Scouts are spread all around the army; some (the rear) are a security cordon, but most are probing forward, looking for traces of the enemy. They check the posts, read the newspapers, look for dust and horse droppings, and so on. And when they find the enemy they try to drive them off, driving them back on their supports until they find infantry. This is what happened at Brandy Station in 1863. Union cavalry was finally stopped, but they ran into infantry from Dick Ewell's corps, which was the first hint the Army of the Potomac had that Lee was on the move.

Most gamers like the smaller actions, the skirmishes and outpost actions. Small parties of troops try to drive each other back, horses rearing, sabers slashing, pistols and carbines banging in the morning air. It makes for a fun game. And it easily replicates what happened in real life.

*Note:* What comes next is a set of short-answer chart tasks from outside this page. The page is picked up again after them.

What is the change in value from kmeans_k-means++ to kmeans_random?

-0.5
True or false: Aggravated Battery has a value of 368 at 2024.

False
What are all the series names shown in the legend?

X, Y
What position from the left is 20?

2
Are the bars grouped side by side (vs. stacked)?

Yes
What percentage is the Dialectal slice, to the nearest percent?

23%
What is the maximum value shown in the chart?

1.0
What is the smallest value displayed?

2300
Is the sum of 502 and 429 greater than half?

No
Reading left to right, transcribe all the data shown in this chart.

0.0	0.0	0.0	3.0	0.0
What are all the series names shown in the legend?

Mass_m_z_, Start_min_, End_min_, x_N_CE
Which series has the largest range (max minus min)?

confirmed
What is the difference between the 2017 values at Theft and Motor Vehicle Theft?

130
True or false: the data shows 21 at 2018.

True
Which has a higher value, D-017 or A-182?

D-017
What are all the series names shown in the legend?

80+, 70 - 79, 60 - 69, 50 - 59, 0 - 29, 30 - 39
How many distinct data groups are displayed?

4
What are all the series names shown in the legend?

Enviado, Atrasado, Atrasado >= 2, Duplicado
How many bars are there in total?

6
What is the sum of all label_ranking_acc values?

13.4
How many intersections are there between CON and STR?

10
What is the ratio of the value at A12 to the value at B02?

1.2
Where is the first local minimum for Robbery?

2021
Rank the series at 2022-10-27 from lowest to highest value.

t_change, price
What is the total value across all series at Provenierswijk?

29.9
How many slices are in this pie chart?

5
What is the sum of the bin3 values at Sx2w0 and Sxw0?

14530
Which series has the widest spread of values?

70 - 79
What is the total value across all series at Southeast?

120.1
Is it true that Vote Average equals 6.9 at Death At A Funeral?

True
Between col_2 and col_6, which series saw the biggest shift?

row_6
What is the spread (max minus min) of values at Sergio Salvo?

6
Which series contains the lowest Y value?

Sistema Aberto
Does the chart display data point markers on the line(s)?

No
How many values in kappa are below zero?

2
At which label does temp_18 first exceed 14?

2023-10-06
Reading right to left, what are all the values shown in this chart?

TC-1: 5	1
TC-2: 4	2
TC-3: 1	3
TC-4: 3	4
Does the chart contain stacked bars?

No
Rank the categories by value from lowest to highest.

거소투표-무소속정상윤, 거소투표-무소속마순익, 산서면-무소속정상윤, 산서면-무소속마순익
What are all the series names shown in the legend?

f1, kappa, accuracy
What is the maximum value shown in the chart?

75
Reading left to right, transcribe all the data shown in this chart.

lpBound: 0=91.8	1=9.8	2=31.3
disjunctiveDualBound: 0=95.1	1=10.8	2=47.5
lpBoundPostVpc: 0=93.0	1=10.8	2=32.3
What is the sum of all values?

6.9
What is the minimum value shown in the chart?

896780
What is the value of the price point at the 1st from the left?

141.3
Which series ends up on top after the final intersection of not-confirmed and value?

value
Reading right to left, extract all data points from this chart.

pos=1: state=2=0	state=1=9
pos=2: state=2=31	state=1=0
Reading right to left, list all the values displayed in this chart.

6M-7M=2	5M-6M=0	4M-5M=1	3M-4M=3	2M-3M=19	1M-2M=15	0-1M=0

Doing that on the tabletop, or more properly on the map, is a bit harder. You can't game out every contact. I tried it once. We assiduously laid out every contact we had, and found we spent most of our time adjudicating those contacts. A lot of them were of troops just staring at each other, noting uniforms, and reporting the contact. We all agreed that it was great in theory, but it wasn't anything we wanted to try again. We needed a table of some kind.

Quite a number of years ago the ACW rules On to Richmond were published by The Courier magazine. In the back were a set of rules for a campaign game. And featured in the rules was a scouting method that was easily transferred to nearly any campaign game.

Scouting and Screening is conducted by cavalry. A cavalry brigade may scout into hex adjoining theirs. A cavalry brigade may produce up to 4 patrols. Players must designate which units are scouting/screening which hexes. Note that patrols only cross rivers at bridges.

The referee rolls on the table below to determine what each patrol sees. Note that if there is no enemy within 4 hexes the patrols will report no contact. Within 4 hexes the patrols might see things that aren't there. If opposing patrols are in the same hex a "patrol action" will be fought, and the winning side will then conduct scouting while the defeated side will report seeing nothing, both sides will report the skirmish, and which opposing units were in it (they noted the uniforms).

die nothing present light troops present formed troops present
0 nothing seen nothing seen nothing seen
1 nothing seen nothing seen patrols seen
2 nothing seen patrols seen formed cav
3 nothing seen formed cav formed cav
4 patrols seen formed cav formed troops
5 patrols seen formed troops formed troops
6 formed cav formed troops formed troops
7 formed troops formed troops formed troops

definitions:
nothing seen just that
patrols seen enemy patrols spotted, uniform details upon request
formed cav non-screening enemy cavalry seen
formed troops troops in rows with standards and artillery seen

Troops spotting formed troops will give a rough count of the number of troops present (referee will report this). The higher the number, the more accurate the report is.

Patrol Actions are skirmish between opposing patrols. To conduct a patrol action the referee totals the number of patrols for each side in a hex, and adds the throw of 1d6. The higher number wins. If the numbers are tied, the referee rolls again until he has a winner. He reports to each side that there was a clash, and furnishes uniform details of the units in the clash. The winning side then conducts scouting, while the losing side is told they saw nothing.

This above system will produce a lot of misinformation! That's its purpose. It is up to the player to sort the wheat from the chaff (most intelligence failures are in interpretation). Players (just like real generals) often act upon inaccurate information.

So try it in the next campaign. It will add an element of uncertainty not found in a lot of boardgames (except the double-blind ones). It will make for some unexpected battles, which is one of the fun elements of a campaign game.